• Problem A:
Output the lines of the rows as a JSON list of strings, one string per line with blank lines omitted, starting with the line that contains "一口都極致奢華地滿足著味蕾，" and going on through the end of the rows. Leave the picture lines out of the list.

Bluetooth® positioning and distance measurements

Bluetooth® positioning and distance measurements

Direction finding and high-accuracy distance measurements (HADM)

Bluetooth® location services

Location-based services and applications have become commonplace in today’s electronic devices, such as smartphones, cars and wearables. Sometimes, satellite (GNSS) or cellular networks fall short due to insufficient coverage or accuracy. This is especially true for indoor applications. Therefore, it is common to use short-range technologies like Wi-Fi, UWB or Bluetooth® to support proximity, secure ranging, tracking and navigation functionalities within indoor environments.

Today’s Bluetooth® location service applications offer proximity and ranging capabilities based on link availability and path loss estimation. They also incorporate direction finding through angle of arrival (AoA) or angle of departure (AoD) estimation. The ongoing evolution of Bluetooth® LE will further enhance these capabilities by introducing a phase ranging technology called Bluetooth® Channel Sounding to support secure ranging applications.

A few well-known applications that use Bluetooth® location services are:

  • Asset tracking
  • Proximity detection
  • Contact tracing
  • Secure access applications

Bluetooth® Low Energy proximity and tracing services

Bluetooth® Low Energy (LE) proximity and tracing services utilize link status and estimated pathloss to identify nearby peers and determine the distance to a peer. This is done using a received signal strength indicator (RSSI), which reflects the signal strength at the receiver’s end to estimate the distance between devices.

However, an RSSI-based ranging method offers limited accuracy with high uncertainty, due to the dependencies on actual radio channel behavior. It has also been observed that RSSI-based ranging can be manipulated without great difficulty. This poses a potential risk, especially in security applications such as digital keys. Recognizing these limitations, the Bluetooth® Special Interest Group (SIG) is actively developing the technology to introduce high-accuracy distance measurements (HADM) with built-in security features.

Bluetooth® positioning and direction finding

A Bluetooth® LE direction finding (DF) feature was defined in Bluetooth® 5.1 to enhance the capabilities of Bluetooth® positioning services. This feature supports two methods for determining the direction of a Bluetooth® signal:

  • Angle of arrival (AoA) estimation: A Bluetooth® transmitter with a single antenna sends a specialized direction-finding signal. The receiving peer device, equipped with an antenna array, measures the phase difference to estimate the relative signal direction. This method is commonly employed for asset tracking.
  • Angle of departure (AoD) estimation: A stationary Bluetooth® transmitter uses a switched antenna array to transmit direction-finding-enabled packets. The receiving device, equipped with a single antenna, captures the signals and measures the phase differences to estimate the relative signal direction. This method is suitable for applications that require precise directional information in dynamic scenarios.

The precision of AoA/AoD estimation for direction finding relies heavily on:

  • Number of antennas
  • Stable transmit power
  • Low frequency offset
  • Drift of DF signal (LE 1M or LE 2M) transmitting device
  • Capability of receiving device to accurately sample I/Q data from received signals

To ensure robust performance, the Bluetooth® SIG has specified various test cases with distinct setups. The R&S®CMW wireless communications test platform supports these test cases with an automated test solution.

• Given data:

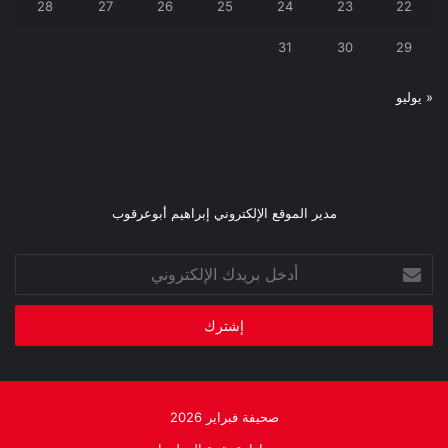
28
27
26
25
24
23
22
31
30
29
« يوليو
مدير الموقع الإلكتروني إبراهيم أبوعرقوب
أدخل
بريدك
الإلكتروني
صحيفة فبراير 2026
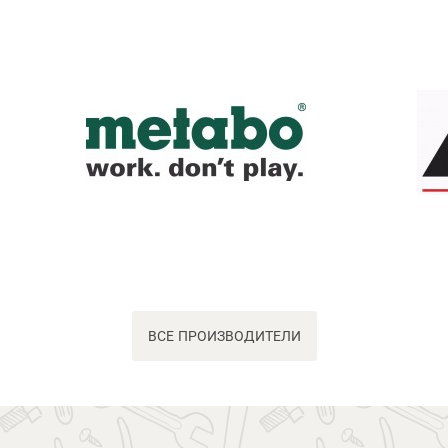
ВСЕ ПРОИЗВОДИТЕЛИ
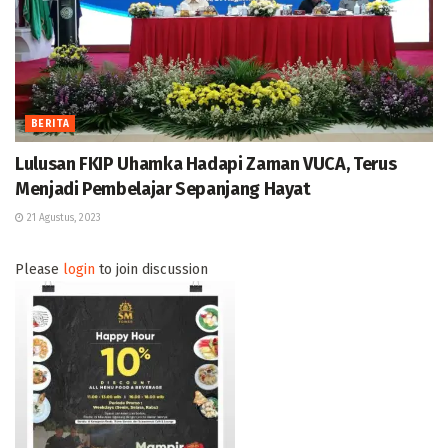
BERITA
Lulusan FKIP Uhamka Hadapi Zaman VUCA, Terus
Menjadi Pembelajar Sepanjang Hayat
21 Agustus, 2023
Please
login
to join discussion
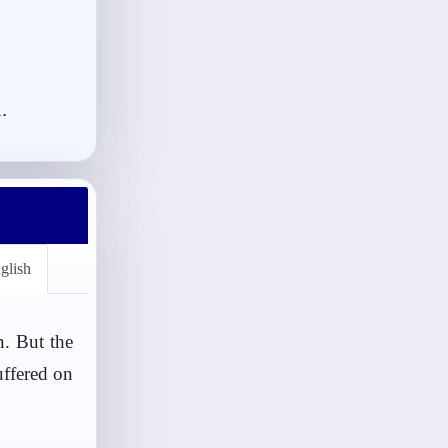
.
glish
n. But the
uffered on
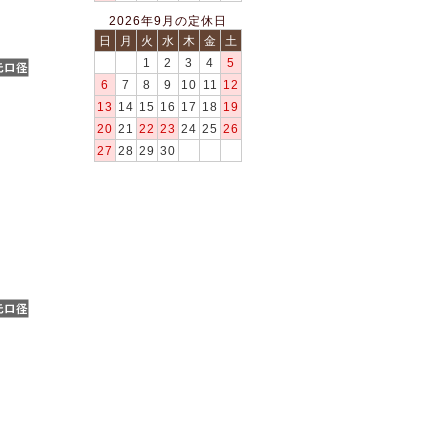
2026年9月の定休日
日
月
火
水
木
金
土
1
2
3
4
5
6
7
8
9
10
11
12
13
14
15
16
17
18
19
20
21
22
23
24
25
26
27
28
29
30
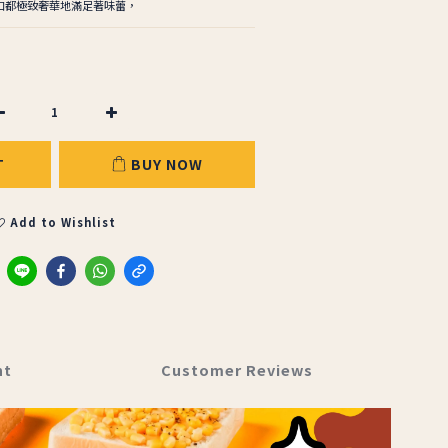
一口都極致奢華地滿足著味蕾，
T
BUY NOW
Add to Wishlist
nt
Customer Reviews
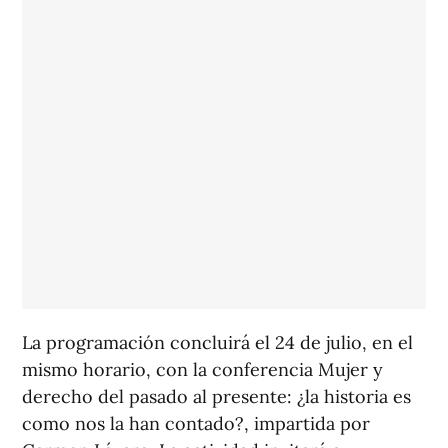
La programación concluirá el 24 de julio, en el
mismo horario, con la conferencia
Mujer y
derecho del pasado al presente: ¿la historia es
como nos la han contado?
, impartida por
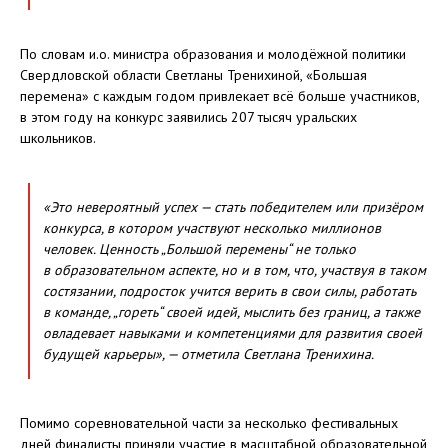
По словам и.о. министра образования и молодёжной политики
Свердловской области Светланы Тренихиной, «Большая
перемена» с каждым годом привлекает всё больше участников,
в этом году на конкурс заявились 207 тысяч уральских
школьников.
«Это невероятный успех — стать победителем или призёром
конкурса, в котором участвуют несколько миллионов
человек. Ценность „Большой перемены“ не только
в образовательном аспекте, но и в том, что, участвуя в таком
состязании, подросток учится верить в свои силы, работать
в команде, „гореть“ своей идей, мыслить без границ, а также
овладевает навыками и компетенциями для развития своей
будущей карьеры», — отметила Светлана Тренихина.
Помимо соревновательной части за несколько фестивальных
дней финалисты приняли участие в масштабной образовательной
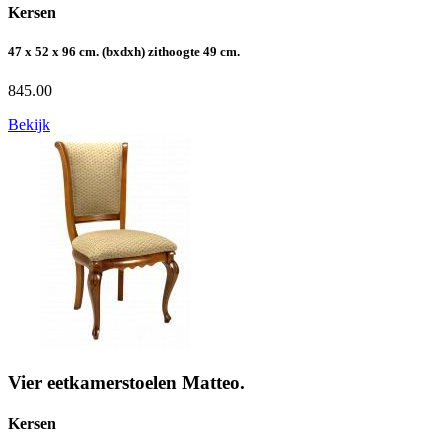
Kersen
47 x 52 x 96 cm. (bxdxh) zithoogte 49 cm.
845.00
Bekijk
Vier eetkamerstoelen Matteo.
Kersen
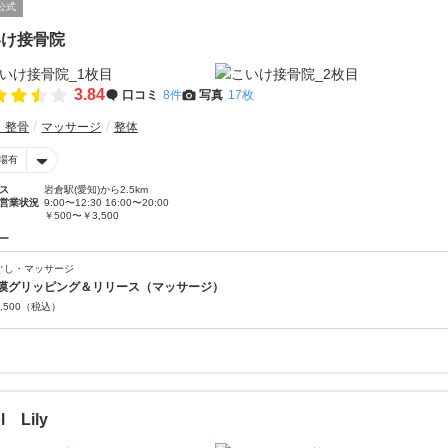
公式
いけ接骨院
3.84
口コミ
8件
写真
17枚
・整骨
マッサージ
整体
場有
ス
岩倉駅(愛知)から2.5km
営業状況
9:00〜12:30 16:00〜20:00
￥500〜￥3,500
ー
ぐし・マッサージ
膜グリッピング＆リリース（マッサージ）
,500
（税込）
l Lily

• Problem B:
Echo the part of the Bluetooth positioning text starting with "A Bluetooth® LE" and going on through "for asset tracking.", word for word.

• Solution A:
[
  "一口都極致奢華地滿足著味蕾，",
  "T",
  "BUY NOW",
  "Add to Wishlist",
  "nt",
  "Customer Reviews",
  "La programación concluirá el 24 de julio, en el",
  "mismo horario, con la conferencia",
  "Mujer y",
  "derecho del pasado al presente: ¿la historia es",
  "como nos la han contado?",
  ", impartida por",
  "По словам и.о. министра образования и молодёжной политики",
  "Свердловской области Светланы Тренихиной, «Большая",
  "перемена» с каждым годом привлекает всё больше участников,",
  "в этом году на конкурс заявились 207 тысяч уральских",
  "школьников.",
  "«Это невероятный успех — стать победителем или призёром",
  "конкурса, в котором участвуют несколько миллионов",
  "человек. Ценность „Большой перемены“ не только",
  "в образовательном аспекте, но и в том, что, участвуя в таком",
  "состязании, подросток учится верить в свои силы, работать",
  "в команде, „гореть“ своей идей, мыслить без границ, а также",
  "овладевает навыками и компетенциями для развития своей",
  "будущей карьеры», — отметила Светлана Тренихина.",
  "Помимо соревновательной части за несколько фестивальных",
  "дней финалисты приняли участие в масштабной образовательной",
  "Kersen",
  "47 x 52 x 96 cm. (bxdxh) zithoogte 49 cm.",
  "845.00",
  "Bekijk",
  "Vier eetkamerstoelen Matteo.",
  "Kersen",
  "公式",
  "いけ接骨院",
  "3.84",
  "口コミ",
  "8件",
  "写真",
  "17枚",
  "・整骨",
  "マッサージ",
  "整体",
  "場有",
  "ス",
  "岩倉駅(愛知)から2.5km",
  "営業状況",
  "9:00〜12:30 16:00〜20:00",
  "￥500〜￥3,500",
  "ー",
  "ぐし・マッサージ",
  "膜グリッピング＆リリース（マッサージ）",
  ",500",
  "（税込）",
  "l Lily"
]

• Solution B:
A Bluetooth® LE direction finding (DF) feature was defined in Bluetooth® 5.1 to enhance the capabilities of Bluetooth® positioning services. This feature supports two methods for determining the direction of a Bluetooth® signal:

  • Angle of arrival (AoA) estimation: A Bluetooth® transmitter with a single antenna sends a specialized direction-finding signal. The receiving peer device, equipped with an antenna array, measures the phase difference to estimate the relative signal direction. This method is commonly employed for asset tracking.